SOURCE PASSAGE -

*** Block opens ***

Crate Responsibilities

axiomdb-core

The dependency-free foundation. Contains:

  • DbError — the single error enum used by all other crates, using thiserror
  • dsn — shared DSN parser and typed normalized output:
    • ParsedDsn
    • WireEndpointDsn
    • LocalPathDsn
  • RecordId — physical location of a row: (page_id: u64, slot_id: u16), 10 bytes
  • TransactionSnapshot — snapshot ID and visibility predicate for MVCC
  • PageId, LsnId — type aliases that document intent

No crate in the workspace depends on a crate above axiomdb-core.

⚙️
Shared DSN Core Borrowing PostgreSQL libpq's parsing boundary and SQLite's reusable URI-normalization idea, AxiomDB parses DSNs once in axiomdb-core and lets each consumer validate only the subset it actually supports. This avoids duplicating URI logic in both axiomdb-server and axiomdb-embedded.

axiomdb-types

SQL value representation and binary serialization:

  • Value — the in-memory enum (Null, Bool, Int, BigInt, Real, Decimal, Text, Bytes, Date, Timestamp, Uuid)
  • DataType — schema descriptor for a column’s type (mirrors axiomdb-core::DataType but with full type system including parameterized types)
  • encode_row / decode_row — binary codec from &[Value] to &[u8] and back
  • encoded_len — O(n) size computation without allocation

axiomdb-storage

The raw page I/O layer:

  • StorageEngine trait — read_page, write_page, alloc_page, free_page, flush
  • MmapStorage — maps the .db file with memmap2; pages are directly accessible as &Page references into the mapped region
  • MemoryStorageVec<Page> in RAM for tests and in-memory databases
  • FreeList — bitmap tracking free pages; scans left-to-right for the first free bit
  • Page — 16 KB struct with 64-byte header (magic, type, checksum, page_id, LSN, free_start, free_end) and 16,320-byte body
  • Heap page format — slotted page with null bitmap and tuples growing from the end toward the beginning
  • Same-slot tuple rewrite helpers — used by the stable-RID UPDATE path to overwrite a row in place when the new encoded row still fits inside the existing slot

axiomdb-index

The Copy-on-Write B+ Tree:

  • BTree — the public tree type; wraps a StorageEngine and an AtomicU64 root
  • RangeIter — lazy iterator for range scans; traverses the tree to cross leaf boundaries
  • InternalNodePage / LeafNodePage#[repr(C)] structs with bytemuck::Pod for zero-copy serialization
  • prefix module — CompressedNode for in-memory prefix compression of internal keys

axiomdb-wal

Append-only Write-Ahead Log:

  • WalWriter — appends WalEntry records with CRC32c checksums; manages file header
  • WalReader — stateless; opens a file handle per scan; supports both forward and backward iteration (backward scan uses entry_len_2 at the tail of each record)

*** Block closes ***

WHAT TO DO -
a) Which methods does the crate overview list for the StorageEngine trait?
b) Echo the stretch of the crate overview from "No crate in" through "Date, Timestamp, Uuid)".
The records that follow were drawn from a separate source.

Entries taken from a collection
*** Block opens ***

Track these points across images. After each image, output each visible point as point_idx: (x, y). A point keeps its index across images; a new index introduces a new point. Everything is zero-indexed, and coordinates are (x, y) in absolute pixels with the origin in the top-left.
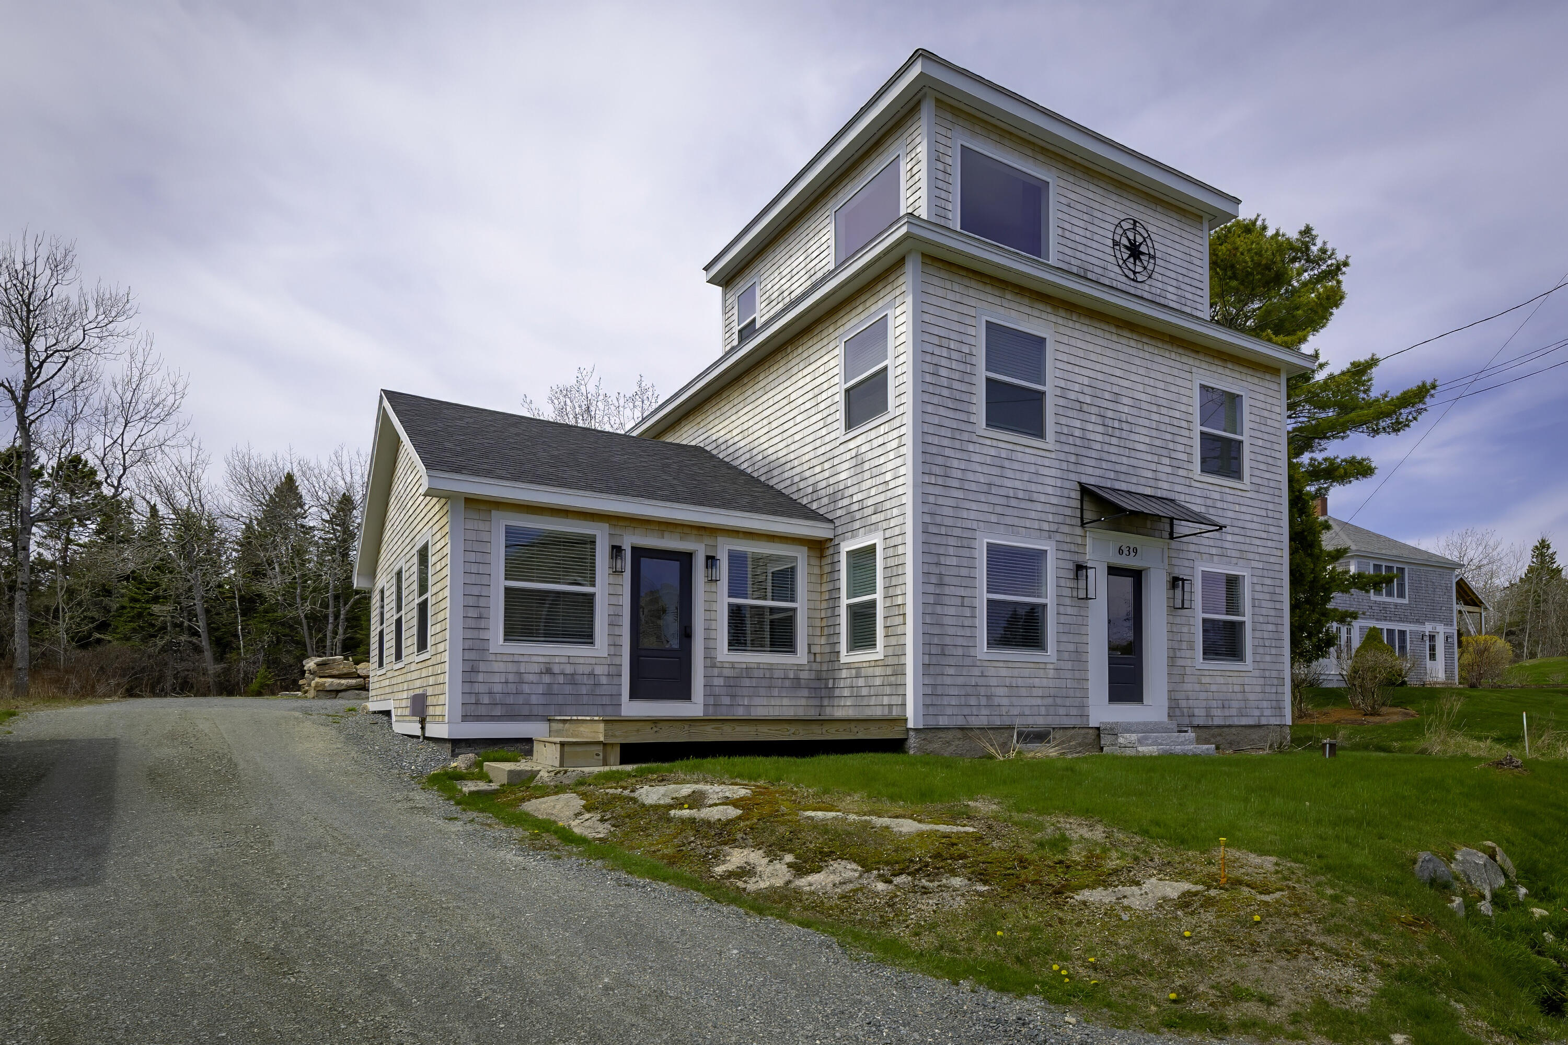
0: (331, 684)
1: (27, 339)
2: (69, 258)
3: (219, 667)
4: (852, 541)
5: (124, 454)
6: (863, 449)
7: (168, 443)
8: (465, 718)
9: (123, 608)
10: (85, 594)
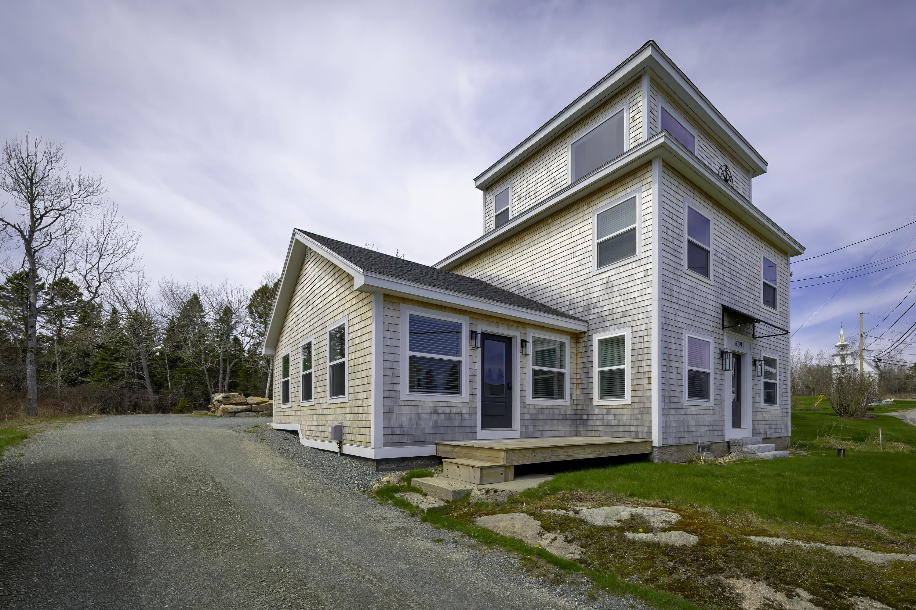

*** Block closes ***

OUTPUTS FOR THE TASKS -
a) read_page, write_page, alloc_page, free_page, flush

b)
No crate in the workspace depends on a crate above axiomdb-core.

⚙️
Shared DSN Core Borrowing PostgreSQL libpq's parsing boundary and SQLite's reusable URI-normalization idea, AxiomDB parses DSNs once in axiomdb-core and lets each consumer validate only the subset it actually supports. This avoids duplicating URI logic in both axiomdb-server and axiomdb-embedded.

axiomdb-types

SQL value representation and binary serialization:

  • Value — the in-memory enum (Null, Bool, Int, BigInt, Real, Decimal, Text, Bytes, Date, Timestamp, Uuid)